PASSAGE TO READ START

By IANS,
Washington : Researchers have created a 3D image of a material known as ‘liquid smoke’ or aerogel, an open-cell polymer with pores smaller than 50 nanometers.
Aerogel is a form of nanofoam, designed for high strengh-to-weight ratio. Such nanofoam structures are also present in phospholipids, cells, bone structure, polymers and structural materials, wherever lightness and strength are needed.
These nano-sized crystalline materials can be used as catalysts for cleaner fuels and for the diffusion of water and oil in porous rocks.
Aerogels have the highest internal surface area per gram of material of any known materials because of its complicated, cross-linked internal structure.
They also exhibit the best electrical, thermal and sound insulation properties of any known solid. It’s not easy to see inside aerogel to determine the topology and structure at nanoscale-length scales because the smallest pore is normally too small to be observed internally by any conventional microscope.
But Livermore scientist Anton Barty and Lawrence Berkeley and researcher Stefano Marchesini inverted coherent X-ray diffraction patterns to capture 3D bulk lattice arrangement of a micron-sized piece of aerogel.
“By imaging an isolated object at high resolution in three dimensions, we’ve opened the door to a range of applications in material science, nanotechnology and cellular biology,” Barty said.
For about 20 years, Livermore has developed and improved aerogels for national security applications, and synthesised electrically conductive inorganic aerogels for use as supercapacitors.
It has been used as water purifier for extracting harmful contaminants from industrial waste or for desalinising seawater, and even to capture stardust particles during NASA’s Stardust mission.
In future, the 3D analysis could be applied to other porous materials and could help modelling filtration problems such as oil and water in minerals, Barty said.

PASSAGE TO READ END

* _DIRECTIONS_:
a. Using the article on aerogel, answer these:
(i) How small are the pores of the aerogel that the researchers imaged in 3D?
(ii) For about how many years has Livermore developed and improved aerogels?
(iii) During which NASA mission was aerogel used to capture stardust particles?
b. Translate this sentence from the article on aerogel into Spanish: "These nano-sized crystalline materials can be used as catalysts for cleaner fuels and for the diffusion of water and oil in porous rocks."

EXTRACTED MATERIAL START

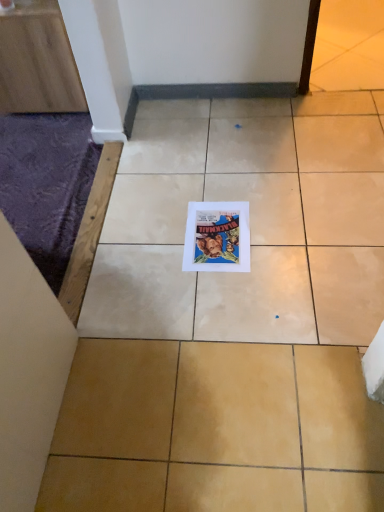
I want to click on spots to the right of matte paper comic book at center, so click(288, 229).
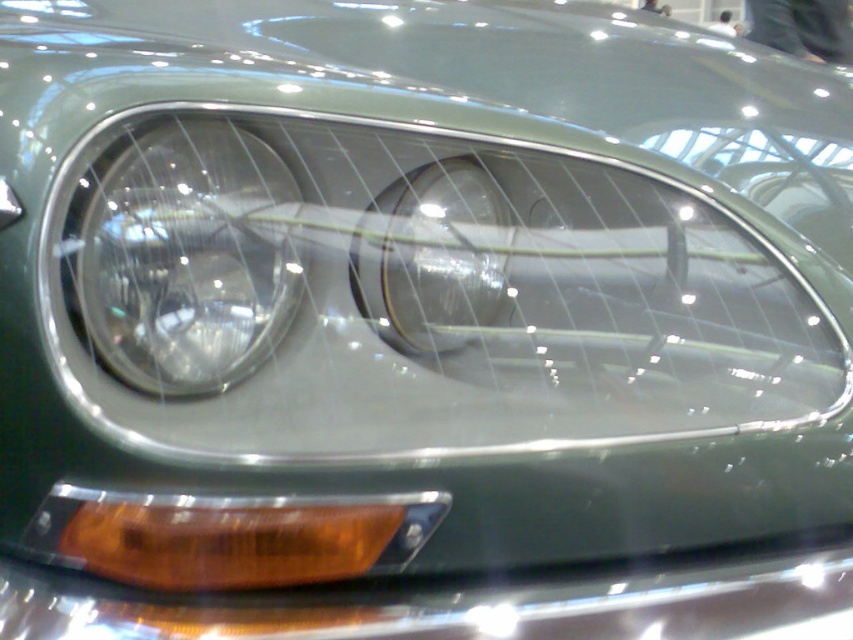
Describe the element at coordinates (184, 257) in the screenshot. The height and width of the screenshot is (640, 853). I see `clear glass headlight at left` at that location.

Find the location of `clear glass headlight at left`. clear glass headlight at left is located at coordinates (184, 257).

At what (x,y) coordinates should I click in order to perform the action: click on clear glass headlight at left. Please return your answer as a coordinate pair (x, y). The image size is (853, 640). Looking at the image, I should click on (184, 257).

What are the coordinates of `clear glass headlight at left` in the screenshot? It's located at (184, 257).

Does clear glass headlight at left have a greater width compared to clear glass headlight at center?

Indeed, clear glass headlight at left has a greater width compared to clear glass headlight at center.

In order to click on clear glass headlight at left in this screenshot , I will do `click(184, 257)`.

Does point (254, 266) come farther from viewer compared to point (390, 289)?

No, (254, 266) is in front of (390, 289).

Where is `clear glass headlight at left`? Image resolution: width=853 pixels, height=640 pixels. clear glass headlight at left is located at coordinates coord(184,257).

Does point (387, 516) come behind point (489, 225)?

No, it is in front of (489, 225).

Find the location of `translucent amber plastic at lower left`. translucent amber plastic at lower left is located at coordinates (231, 536).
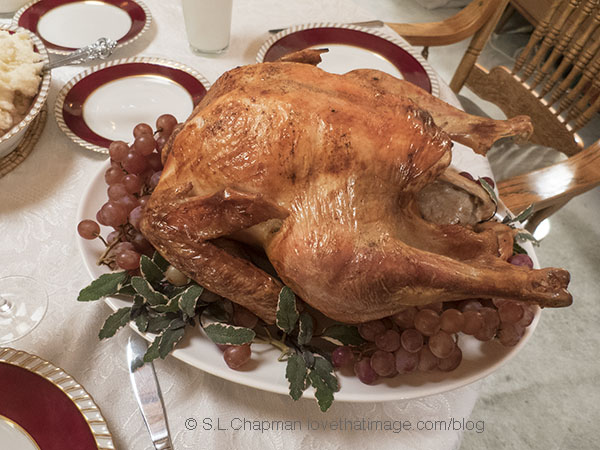
The height and width of the screenshot is (450, 600). Find the location of `table`. table is located at coordinates (548, 398).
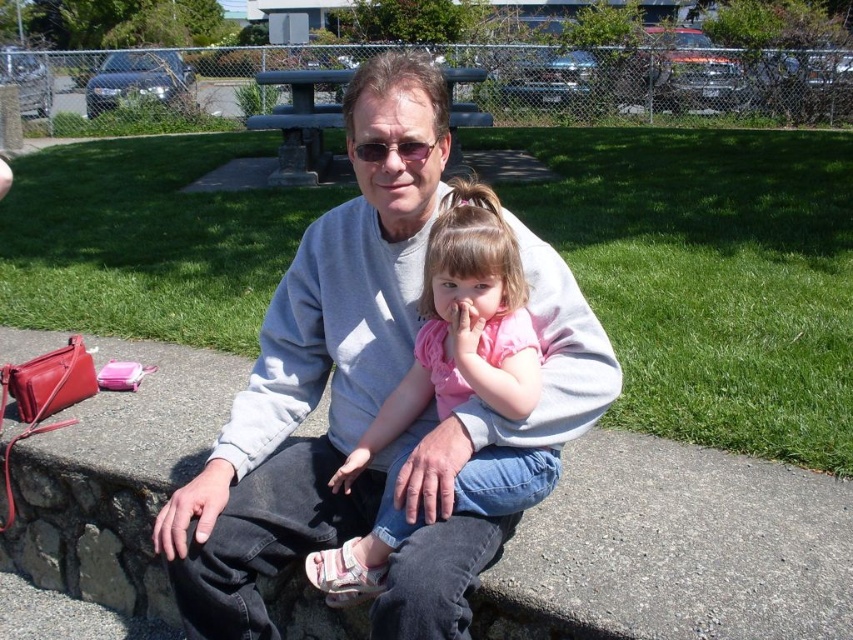
Question: Which object is closer to the camera taking this photo?

Choices:
 (A) green concrete bench at center
 (B) gray sweatshirt at center

Answer: (B)

Question: Is gray sweatshirt at center positioned before green concrete bench at center?

Choices:
 (A) no
 (B) yes

Answer: (B)

Question: Which is nearer to the pink fabric shirt at center?

Choices:
 (A) green concrete bench at center
 (B) gray sweatshirt at center

Answer: (B)

Question: Can you confirm if gray sweatshirt at center is positioned above green concrete bench at center?

Choices:
 (A) no
 (B) yes

Answer: (A)

Question: Estimate the real-world distances between objects in this image. Which object is closer to the gray sweatshirt at center?

Choices:
 (A) pink fabric shirt at center
 (B) green concrete bench at center

Answer: (A)

Question: From the image, what is the correct spatial relationship of gray sweatshirt at center in relation to green concrete bench at center?

Choices:
 (A) below
 (B) above

Answer: (A)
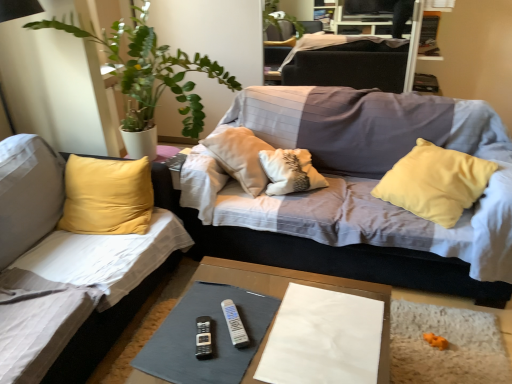
Locate an element on the screen. The height and width of the screenshot is (384, 512). vacant area to the right of black plastic remote at center, which is the second remote from right to left is located at coordinates (253, 336).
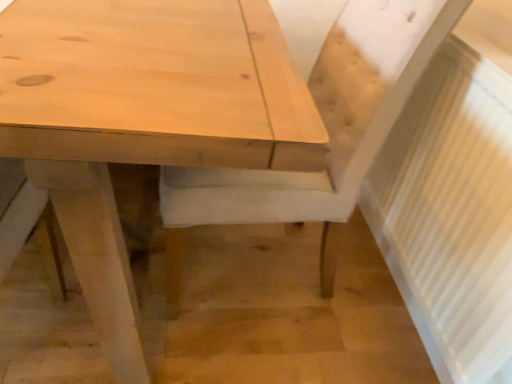
Question: Considering the relative sizes of white textured radiator at right and natural wood chair at center in the image provided, is white textured radiator at right smaller than natural wood chair at center?

Choices:
 (A) yes
 (B) no

Answer: (A)

Question: Does white textured radiator at right come in front of natural wood chair at center?

Choices:
 (A) no
 (B) yes

Answer: (B)

Question: From the image's perspective, is white textured radiator at right located above natural wood chair at center?

Choices:
 (A) no
 (B) yes

Answer: (A)

Question: Is white textured radiator at right not within natural wood chair at center?

Choices:
 (A) yes
 (B) no

Answer: (A)

Question: Does white textured radiator at right appear on the left side of natural wood chair at center?

Choices:
 (A) no
 (B) yes

Answer: (A)

Question: Can you confirm if white textured radiator at right is bigger than natural wood chair at center?

Choices:
 (A) no
 (B) yes

Answer: (A)

Question: Is natural wood table at center wider than white textured radiator at right?

Choices:
 (A) yes
 (B) no

Answer: (A)

Question: Is natural wood table at center aimed at white textured radiator at right?

Choices:
 (A) no
 (B) yes

Answer: (A)

Question: Is natural wood table at center positioned with its back to white textured radiator at right?

Choices:
 (A) no
 (B) yes

Answer: (A)

Question: Does natural wood table at center have a lesser width compared to white textured radiator at right?

Choices:
 (A) yes
 (B) no

Answer: (B)

Question: Considering the relative sizes of natural wood table at center and white textured radiator at right in the image provided, is natural wood table at center smaller than white textured radiator at right?

Choices:
 (A) yes
 (B) no

Answer: (B)

Question: Considering the relative sizes of natural wood table at center and white textured radiator at right in the image provided, is natural wood table at center bigger than white textured radiator at right?

Choices:
 (A) yes
 (B) no

Answer: (A)

Question: Could you tell me if natural wood chair at center is facing natural wood table at center?

Choices:
 (A) no
 (B) yes

Answer: (B)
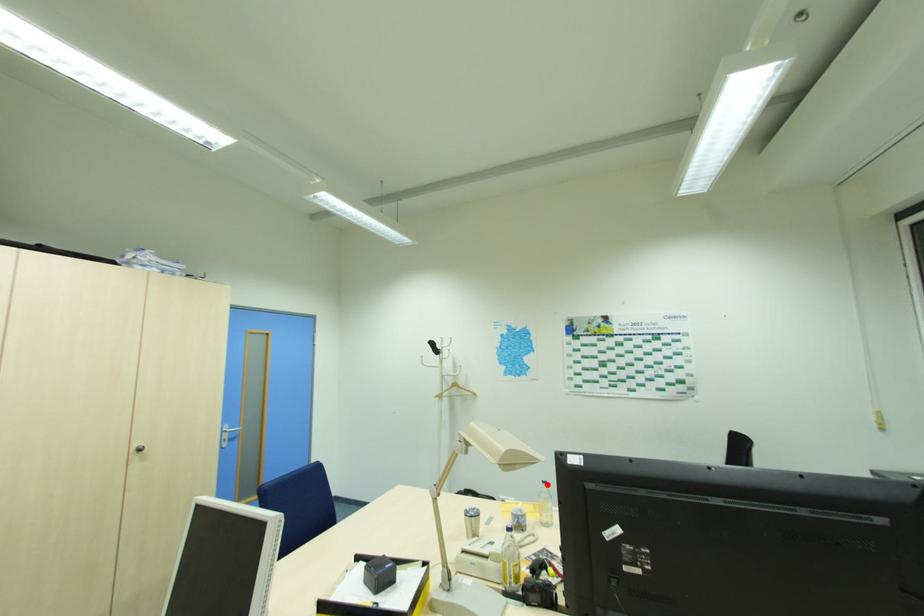
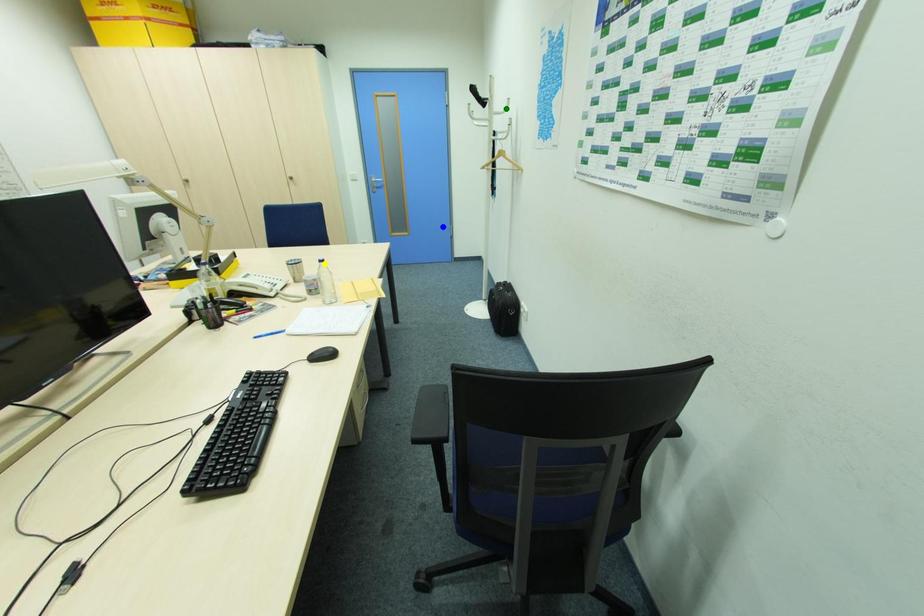
Question: I am providing you with two images of the same scene from different viewpoints. A red point is marked on the first image. You are given multiple points on the second image. Can you choose the point in image 2 that corresponds to the point in image 1?

Choices:
 (A) green point
 (B) blue point
 (C) yellow point

Answer: (C)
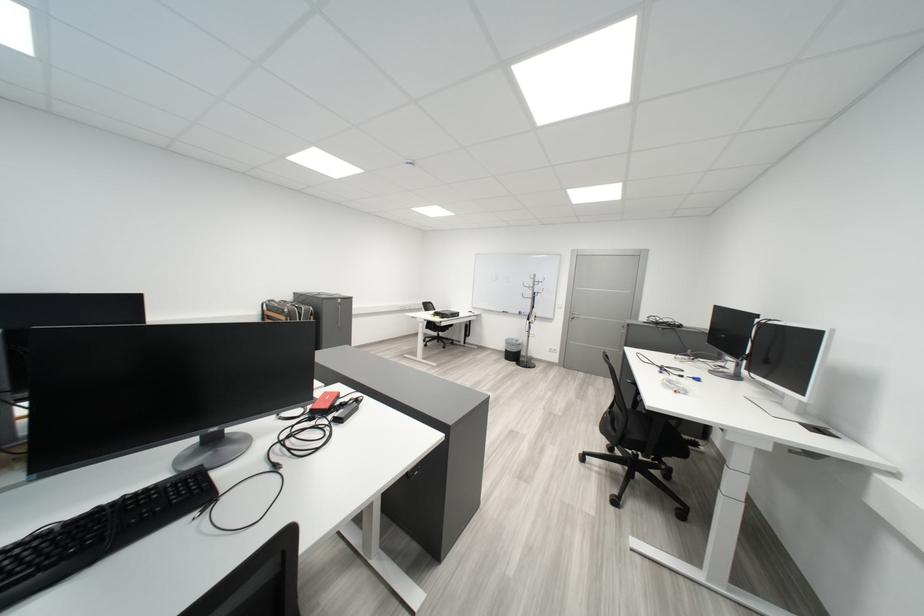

EXTRACTED MATERIAL END

* _ANSWERS BY ITEM NUMBER_:
a.
(i) Smaller than 50 nanometers.
(ii) About 20 years.
(iii) NASA's Stardust mission.

b. Estos materiales cristalinos de tamaño nanométrico pueden usarse como catalizadores para combustibles más limpios y para la difusión de agua y petróleo en rocas porosas.